We at Lantern like to imagine we have no illusions about how hard it is to squeeze a book past the gatekeepers of mainstream, third-party publishers. It’s a long, arduous, and dispiriting process courting agents, or failing to hear back from editors, or figuring out just where your manuscript is in the slush pile on someone’s desk—or even whether it made it there in the first place. That’s why we understand how self-publishing is a viable option for many folks: it’s technologically never been easier, nobody gets in your way, and you can get virtually instantaneous gratification by developing a product you have full control over. It’s a big thrill when copies of your book arrive at your house. But then comes the next question: Now what?

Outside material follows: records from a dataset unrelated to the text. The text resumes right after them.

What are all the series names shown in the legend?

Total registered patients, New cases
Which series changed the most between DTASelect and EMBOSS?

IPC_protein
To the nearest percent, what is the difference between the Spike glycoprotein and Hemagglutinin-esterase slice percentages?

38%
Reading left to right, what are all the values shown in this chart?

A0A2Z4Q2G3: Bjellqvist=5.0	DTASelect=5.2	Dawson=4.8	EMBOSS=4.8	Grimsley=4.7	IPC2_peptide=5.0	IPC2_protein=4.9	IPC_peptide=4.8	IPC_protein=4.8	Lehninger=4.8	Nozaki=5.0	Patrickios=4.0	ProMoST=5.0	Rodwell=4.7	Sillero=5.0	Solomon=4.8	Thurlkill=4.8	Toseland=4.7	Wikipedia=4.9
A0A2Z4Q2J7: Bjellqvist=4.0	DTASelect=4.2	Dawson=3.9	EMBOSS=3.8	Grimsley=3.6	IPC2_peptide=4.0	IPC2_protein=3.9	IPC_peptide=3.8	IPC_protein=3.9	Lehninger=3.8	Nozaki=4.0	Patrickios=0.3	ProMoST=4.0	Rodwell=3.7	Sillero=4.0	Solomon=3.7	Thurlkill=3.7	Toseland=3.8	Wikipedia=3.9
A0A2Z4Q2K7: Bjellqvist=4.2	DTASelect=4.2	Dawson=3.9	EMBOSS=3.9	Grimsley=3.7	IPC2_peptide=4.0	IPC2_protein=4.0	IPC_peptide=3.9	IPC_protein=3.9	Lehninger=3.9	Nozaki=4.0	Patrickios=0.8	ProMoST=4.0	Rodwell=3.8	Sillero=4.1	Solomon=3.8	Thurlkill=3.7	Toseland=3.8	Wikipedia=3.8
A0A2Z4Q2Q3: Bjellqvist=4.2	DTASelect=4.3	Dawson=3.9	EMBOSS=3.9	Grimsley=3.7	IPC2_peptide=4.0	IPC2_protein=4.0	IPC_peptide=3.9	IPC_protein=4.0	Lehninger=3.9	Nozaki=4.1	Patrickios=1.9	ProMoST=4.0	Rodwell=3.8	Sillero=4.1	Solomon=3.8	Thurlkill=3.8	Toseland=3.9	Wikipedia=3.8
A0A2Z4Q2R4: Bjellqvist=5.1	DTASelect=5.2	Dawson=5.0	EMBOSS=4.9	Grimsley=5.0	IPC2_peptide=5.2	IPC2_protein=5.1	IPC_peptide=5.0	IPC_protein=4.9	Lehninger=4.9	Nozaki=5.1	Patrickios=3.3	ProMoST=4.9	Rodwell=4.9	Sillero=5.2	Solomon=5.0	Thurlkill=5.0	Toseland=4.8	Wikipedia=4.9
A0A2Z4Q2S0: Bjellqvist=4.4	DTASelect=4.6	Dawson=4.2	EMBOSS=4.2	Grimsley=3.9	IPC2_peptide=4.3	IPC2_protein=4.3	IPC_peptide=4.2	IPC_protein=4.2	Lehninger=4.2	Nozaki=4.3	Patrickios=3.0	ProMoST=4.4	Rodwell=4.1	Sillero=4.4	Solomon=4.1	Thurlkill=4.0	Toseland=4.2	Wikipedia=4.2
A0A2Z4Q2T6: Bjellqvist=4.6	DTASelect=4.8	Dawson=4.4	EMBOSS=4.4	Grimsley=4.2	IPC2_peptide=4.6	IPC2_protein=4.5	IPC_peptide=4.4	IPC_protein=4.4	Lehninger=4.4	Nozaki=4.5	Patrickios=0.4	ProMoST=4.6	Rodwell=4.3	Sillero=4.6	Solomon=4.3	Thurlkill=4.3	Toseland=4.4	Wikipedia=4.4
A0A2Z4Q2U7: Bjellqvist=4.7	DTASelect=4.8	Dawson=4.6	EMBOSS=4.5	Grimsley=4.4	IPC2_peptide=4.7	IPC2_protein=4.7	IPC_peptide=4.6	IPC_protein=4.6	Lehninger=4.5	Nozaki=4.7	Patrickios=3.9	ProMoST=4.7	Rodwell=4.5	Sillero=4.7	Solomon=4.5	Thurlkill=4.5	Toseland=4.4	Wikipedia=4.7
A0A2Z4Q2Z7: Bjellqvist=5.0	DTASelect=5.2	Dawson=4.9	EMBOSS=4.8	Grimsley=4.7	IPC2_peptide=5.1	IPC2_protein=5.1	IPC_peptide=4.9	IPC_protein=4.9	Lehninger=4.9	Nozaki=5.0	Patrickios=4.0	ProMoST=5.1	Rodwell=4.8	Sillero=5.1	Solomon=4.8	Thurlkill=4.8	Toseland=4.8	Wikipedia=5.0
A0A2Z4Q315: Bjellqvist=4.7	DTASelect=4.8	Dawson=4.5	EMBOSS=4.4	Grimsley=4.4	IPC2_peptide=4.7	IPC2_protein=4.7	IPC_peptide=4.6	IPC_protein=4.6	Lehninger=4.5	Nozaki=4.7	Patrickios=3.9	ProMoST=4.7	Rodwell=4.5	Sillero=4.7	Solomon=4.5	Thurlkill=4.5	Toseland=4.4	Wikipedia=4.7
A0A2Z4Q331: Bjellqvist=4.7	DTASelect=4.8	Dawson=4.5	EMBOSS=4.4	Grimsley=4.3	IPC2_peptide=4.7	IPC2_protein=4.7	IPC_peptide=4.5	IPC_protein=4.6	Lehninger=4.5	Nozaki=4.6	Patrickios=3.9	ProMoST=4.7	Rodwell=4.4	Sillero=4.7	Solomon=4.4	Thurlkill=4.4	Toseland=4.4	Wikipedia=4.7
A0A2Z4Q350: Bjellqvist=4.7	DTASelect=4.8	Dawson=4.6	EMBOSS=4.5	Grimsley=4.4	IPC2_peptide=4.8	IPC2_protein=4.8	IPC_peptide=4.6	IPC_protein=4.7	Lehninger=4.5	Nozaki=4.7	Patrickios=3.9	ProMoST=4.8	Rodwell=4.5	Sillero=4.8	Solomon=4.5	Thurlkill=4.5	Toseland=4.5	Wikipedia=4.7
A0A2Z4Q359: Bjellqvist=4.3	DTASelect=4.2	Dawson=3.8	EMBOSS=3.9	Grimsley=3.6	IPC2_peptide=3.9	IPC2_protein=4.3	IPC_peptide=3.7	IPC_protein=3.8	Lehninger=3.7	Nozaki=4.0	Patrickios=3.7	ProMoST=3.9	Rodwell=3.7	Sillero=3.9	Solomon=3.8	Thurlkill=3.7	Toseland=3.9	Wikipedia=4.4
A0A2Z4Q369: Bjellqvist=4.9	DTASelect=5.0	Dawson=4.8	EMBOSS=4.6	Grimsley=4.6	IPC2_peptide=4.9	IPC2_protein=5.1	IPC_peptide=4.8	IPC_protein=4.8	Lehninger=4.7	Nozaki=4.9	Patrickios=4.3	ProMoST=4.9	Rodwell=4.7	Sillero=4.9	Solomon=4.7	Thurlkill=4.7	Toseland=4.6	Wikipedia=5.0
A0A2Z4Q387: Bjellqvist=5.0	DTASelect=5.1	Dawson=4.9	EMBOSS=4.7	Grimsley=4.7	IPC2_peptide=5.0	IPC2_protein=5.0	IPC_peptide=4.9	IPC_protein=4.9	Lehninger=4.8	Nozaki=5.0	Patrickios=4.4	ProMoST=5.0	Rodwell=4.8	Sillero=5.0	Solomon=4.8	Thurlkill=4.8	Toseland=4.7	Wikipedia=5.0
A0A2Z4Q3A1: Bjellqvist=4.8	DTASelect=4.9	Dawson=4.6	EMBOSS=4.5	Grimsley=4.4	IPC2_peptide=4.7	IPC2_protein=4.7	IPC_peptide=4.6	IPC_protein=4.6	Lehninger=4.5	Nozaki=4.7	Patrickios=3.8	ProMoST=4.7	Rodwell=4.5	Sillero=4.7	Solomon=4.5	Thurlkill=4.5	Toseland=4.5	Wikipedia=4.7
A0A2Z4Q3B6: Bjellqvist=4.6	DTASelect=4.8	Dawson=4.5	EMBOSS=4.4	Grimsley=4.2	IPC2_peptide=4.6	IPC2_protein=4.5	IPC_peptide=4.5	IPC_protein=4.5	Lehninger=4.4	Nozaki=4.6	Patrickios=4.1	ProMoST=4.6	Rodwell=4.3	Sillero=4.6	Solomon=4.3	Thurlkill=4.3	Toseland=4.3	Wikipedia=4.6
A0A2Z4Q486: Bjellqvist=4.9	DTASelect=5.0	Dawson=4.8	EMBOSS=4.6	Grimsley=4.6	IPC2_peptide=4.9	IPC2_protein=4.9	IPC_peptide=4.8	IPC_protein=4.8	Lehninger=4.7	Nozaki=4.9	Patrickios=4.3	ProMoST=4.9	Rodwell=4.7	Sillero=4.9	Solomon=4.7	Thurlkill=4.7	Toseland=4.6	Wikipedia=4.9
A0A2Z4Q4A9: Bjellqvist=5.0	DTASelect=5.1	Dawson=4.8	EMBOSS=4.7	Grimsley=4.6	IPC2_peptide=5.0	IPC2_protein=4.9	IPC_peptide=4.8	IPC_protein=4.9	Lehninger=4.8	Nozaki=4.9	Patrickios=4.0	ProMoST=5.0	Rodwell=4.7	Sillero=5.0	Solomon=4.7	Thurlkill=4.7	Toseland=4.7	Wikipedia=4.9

Let’s assume you mean distribution. If you’ve used CreateSpace, you have Amazon as your fulfillment house—and you can always pay for more and wider services. If you’ve published with IngramSpark, you have Ingram. Xlibris offers its own distribution services as well, and other options exist. You could try to persuade another publisher to distribute the book for you, but nearly all publishers only want to distribute other publishers. It’s too much hassle and costs too much (in accounting, mainly) for us to bother ourselves with single-book authors.

You then confront the issue of publicity. How are you going to let people know about your book? You can buy Google or Facebook ads. You can put up a cheap website. You can let people know through social media. You can do a giveaway on Amazon. But you have to work hard, and you have to be relentless and comfortable with self-promotion. No one is going to pay attention to you unless you make them: that’s just the truth.

Lantern recommends authors think of their book as a big calling card. Use it to get speaking engagements, or bigger speaking engagements. Disaggregate your text into op-eds or articles for magazines. Turn your book into a 20-minute lecture, or an hour-long seminar, or a weekend workshop, or a two-day intensive—and then take it on the road. If you use the knowledge you’ve distilled in the book in a multitude of ways, then the definitions of success become more numerous, and therefore more likely to happen. The book, therefore, is the beginning of the process by which you communicate to your audience, and not the end.

Of course, it’s possible that if your self-published work is a huge hit, an agent or editor will hear about it and propose they take the book off your hands. Indeed, several well-known writers began their literary lives as self-published authors. Or, you can keep control and make a ton of money. As with everything to do with publishing, however, there are no guarantees, and the vast majority of folks will never be able to give up their day jobs. But if you’re shrewd enough, you might just make a go of it.